ACTIVITY: Give back the full data, retyped precisely.
─── EXERCISE INPUTS
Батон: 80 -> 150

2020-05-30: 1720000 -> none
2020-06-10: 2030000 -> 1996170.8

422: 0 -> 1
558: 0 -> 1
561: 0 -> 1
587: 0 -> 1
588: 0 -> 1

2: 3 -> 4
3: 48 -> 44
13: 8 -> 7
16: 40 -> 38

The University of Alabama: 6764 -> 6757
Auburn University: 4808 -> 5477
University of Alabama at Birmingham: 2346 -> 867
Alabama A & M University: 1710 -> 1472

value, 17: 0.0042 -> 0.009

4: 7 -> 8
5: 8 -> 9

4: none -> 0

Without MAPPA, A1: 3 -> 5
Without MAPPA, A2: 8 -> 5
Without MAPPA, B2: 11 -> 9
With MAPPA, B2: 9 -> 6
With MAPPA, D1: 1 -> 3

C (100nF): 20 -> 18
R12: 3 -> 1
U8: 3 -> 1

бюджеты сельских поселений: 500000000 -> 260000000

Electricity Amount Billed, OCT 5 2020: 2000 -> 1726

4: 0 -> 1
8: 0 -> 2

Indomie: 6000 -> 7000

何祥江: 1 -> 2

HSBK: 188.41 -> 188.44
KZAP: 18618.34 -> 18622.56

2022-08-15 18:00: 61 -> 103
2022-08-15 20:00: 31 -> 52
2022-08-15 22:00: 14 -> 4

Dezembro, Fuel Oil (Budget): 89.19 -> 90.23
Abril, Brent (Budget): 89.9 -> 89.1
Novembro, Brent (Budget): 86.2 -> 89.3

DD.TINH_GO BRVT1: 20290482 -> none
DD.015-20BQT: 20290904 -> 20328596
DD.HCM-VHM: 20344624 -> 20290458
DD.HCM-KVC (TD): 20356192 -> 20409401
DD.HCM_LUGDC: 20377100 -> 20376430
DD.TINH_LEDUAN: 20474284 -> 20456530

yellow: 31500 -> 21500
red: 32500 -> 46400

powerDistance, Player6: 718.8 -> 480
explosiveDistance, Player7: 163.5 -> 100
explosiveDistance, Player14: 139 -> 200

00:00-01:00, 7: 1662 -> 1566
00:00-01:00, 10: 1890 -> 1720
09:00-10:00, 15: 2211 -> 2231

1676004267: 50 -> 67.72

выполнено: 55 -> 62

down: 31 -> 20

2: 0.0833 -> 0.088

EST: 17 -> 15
──────
SOLUTION FOR THIS PROBLEM:
Батон: 80 -> 150

2020-05-30: 1720000 -> none
2020-06-10: 2030000 -> 1996170.8

422: 0 -> 1
558: 0 -> 1
561: 0 -> 1
587: 0 -> 1
588: 0 -> 1

2: 3 -> 4
3: 48 -> 44
13: 8 -> 7
16: 40 -> 38

The University of Alabama: 6764 -> 6757
Auburn University: 4808 -> 5477
University of Alabama at Birmingham: 2346 -> 867
Alabama A & M University: 1710 -> 1472

value, 17: 0.0042 -> 0.009

4: 7 -> 8
5: 8 -> 9

4: none -> 0

Without MAPPA, A1: 3 -> 5
Without MAPPA, A2: 8 -> 5
Without MAPPA, B2: 11 -> 9
With MAPPA, B2: 9 -> 6
With MAPPA, D1: 1 -> 3

C (100nF): 20 -> 18
R12: 3 -> 1
U8: 3 -> 1

бюджеты сельских поселений: 500000000 -> 260000000

Electricity Amount Billed, OCT 5 2020: 2000 -> 1726

4: 0 -> 1
8: 0 -> 2

Indomie: 6000 -> 7000

何祥江: 1 -> 2

HSBK: 188.41 -> 188.44
KZAP: 18618.34 -> 18622.56

2022-08-15 18:00: 61 -> 103
2022-08-15 20:00: 31 -> 52
2022-08-15 22:00: 14 -> 4

Dezembro, Fuel Oil (Budget): 89.19 -> 90.23
Abril, Brent (Budget): 89.9 -> 89.1
Novembro, Brent (Budget): 86.2 -> 89.3

DD.TINH_GO BRVT1: 20290482 -> none
DD.015-20BQT: 20290904 -> 20328596
DD.HCM-VHM: 20344624 -> 20290458
DD.HCM-KVC (TD): 20356192 -> 20409401
DD.HCM_LUGDC: 20377100 -> 20376430
DD.TINH_LEDUAN: 20474284 -> 20456530

yellow: 31500 -> 21500
red: 32500 -> 46400

powerDistance, Player6: 718.8 -> 480
explosiveDistance, Player7: 163.5 -> 100
explosiveDistance, Player14: 139 -> 200

00:00-01:00, 7: 1662 -> 1566
00:00-01:00, 10: 1890 -> 1720
09:00-10:00, 15: 2211 -> 2231

1676004267: 50 -> 67.72

выполнено: 55 -> 62

down: 31 -> 20

2: 0.0833 -> 0.088

EST: 17 -> 15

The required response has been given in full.